Henry Hills

Experimental Filmmaker

Henry Hills

Nervous Ken

Nervous Ken

preview Nervous Ken on Vimeo


In Nervous Ken, experimental film legend and long-time Tribeca resident Ken Jacobs is “interviewed” by an urbane 12-year old from the Upper West Side, Emma Bernstein. Envisioning an exploration of the nature of listening (of apprehending or not, remembering or not, & creating meaning) and of the repetitions & variations of verbal expression and its accompanying often-emphatic physical gesturing as a basis for making visual music, Henry Hills employs the full range of temporal manipulation available within the digital realm, exploiting the unique corners which differentiate DV from 16mm, though including frequent references to themes & techniques from Jacobs’ own work within the arcanum of film. The “musical score” is derived through permutations of the sync track. This is the first released section from the ongoing series, EMMA’S DILEMMA, which follows its protagonist through numerous encounters with a range of artists in a search for identity spanning her entire teen years.

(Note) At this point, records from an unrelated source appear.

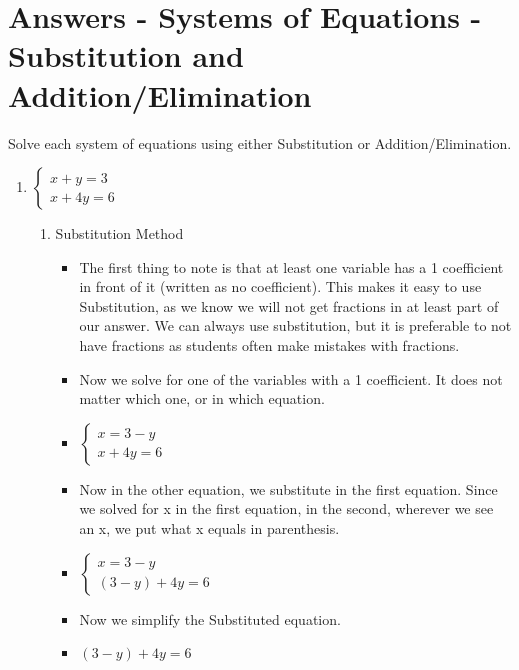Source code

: \section{Answers - Systems of Equations - Substitution and Addition/Elimination}
Solve each system of equations using either Substitution or Addition/Elimination.
\begin{enumerate}
\item $\left\{ \begin{array}{l}
      x+y =3 \\
      x+4y=6 \end{array} \right.$
  \begin{enumerate}
  \item Substitution Method
    \begin{itemize}
    \item The first thing to note is that at least one variable has a 1 coefficient in front of it (written as no coefficient). This makes it easy to use Substitution, as we know we will not get fractions in at least part of our answer. We can always use substitution, but it is preferable to not have fractions as students often make mistakes with fractions.
    \item Now we solve for one of the variables with a 1 coefficient. It does not matter which one, or in which equation.
    \item [] $\left\{ \begin{array}{l}
             x=3-y \\
             x+4y=6 \end{array} \right.$
    \item Now in the other equation, we substitute in the first equation. Since we solved for x in the first equation, in the second, wherever we see an x, we put what x equals in parenthesis.
    \item [] $\left\{ \begin{array}{l}
             x=3-y \\
             (3-y)+4y=6 \end{array} \right.$
    \item Now we simplify the Substituted equation.
    \item [] $(3-y)+4y=6$

\end{itemize}
\end{enumerate}
\end{enumerate}
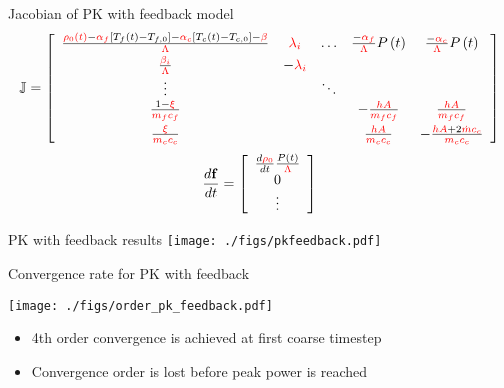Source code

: \documentclass[serif]{beamer}
\begin{document}
\begin{frame}{Jacobian of PK with feedback model}
  \small
  \begin{equation}
    \nonumber
    \mathbb{J} = \left[
    \begin{array}{ccccc}
      \frac{{\color{red}\rho_0\left(t\right)} - {\color{red}\alpha_f}\left[T_f\left(t\right) - T_{f,0}\right] - {\color{red}\alpha_c}\left[T_c\left(t\right) - 
    T_{c,0}\right]- {\color{red}{\beta}}}{{\color{red}\Lambda}} & \color{red}\lambda_i & \hdots & \frac{-\color{red}\alpha_f}{\color{red}\Lambda}P\left(t\right) 
    & \frac{-\color{red}\alpha_c}{\color{red}\Lambda}P\left(t\right) \vspace{0.1cm}\\
    
    \frac{{\color{red}\beta_i}}{{\color{red}\Lambda}} & -{\color{red}\lambda_i} \\
    
    \vdots & & \ddots \\
    
    \frac{1-{\color{red}\xi}}{{\color{red}m_fc_f}} & & & -\frac{\color{red}hA}{\color{red}m_fc_f} & \frac{\color{red}hA}{\color{red}m_fc_f} \vspace{0.1cm} \\
    
    \frac{{\color{red}\xi}}{{\color{red}m_cc_c}} & & & \frac{\color{red}hA}{\color{red}m_cc_c} & -\frac{{\color{red}hA} + 2\color{red}\dot{m}c_c}{\color{red}m_cc_c}
    \end{array}\right]
  \end{equation} \vfill
  \begin{equation}
    \nonumber
     \frac{d\mathbf{f}}{dt} = \left[\begin{array}{c}
                        \frac{d\color{red}\rho_0}{dt}\frac{P\left(t\right)}{\color{red}\Lambda} \\
                        0 \\
                        \vdots
                      \end{array}\right]
  \end{equation}
\end{frame}

\begin{frame}{PK with feedback results}
  \texttt{[image: ./figs/pkfeedback.pdf]}
\end{frame}

\begin{frame}{Convergence rate for PK with feedback}
  \begin{center}
  \texttt{[image: ./figs/order\_pk\_feedback.pdf]}
  \end{center}
    \begin{itemize}
   \item 4th order convergence is achieved at first coarse timestep
   \item Convergence order is lost before peak power is reached
   \end{itemize}
\end{frame}
\end{document}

I think of my work as residing within, if there is such a thing, the genre of perceptual studies. Believing such modeling to be more developed in music & writing, my major peer stimulation has come from improvised music & “language” poetry. My field-structured 80’s films (Kino Da!, Radio Adios, Money), which force an active attentiveness through extremely condensed, relentlessly focused montage, explore ways speech is perceived--fragments completed in the mind, physical gestures & meaningful pauses substituting for words. Emma’s Dilemma is a renewal & extension of that impulse with an intensive rather than extensive editorial approach. Working digitally, I try to use new tools in new ways, often subverting intentions of the engineers: altering speed, direction, orientation, density, color balance; employing repetition with or without variation. Complex cuts are made into single objects which can then be manipulated. I am especially interested in improvisation. Shooting is almost always improvisatory, gathering interesting possibilities for montage. My editing strategy is to immediately overcome profilmic illusions; I begin by putting the shots in reverse order, decontextualizing them to identify fragments with defining charisma to then juxtapose & refine. Finally, though, the internal spirit of the composition takes control and leads me where it will.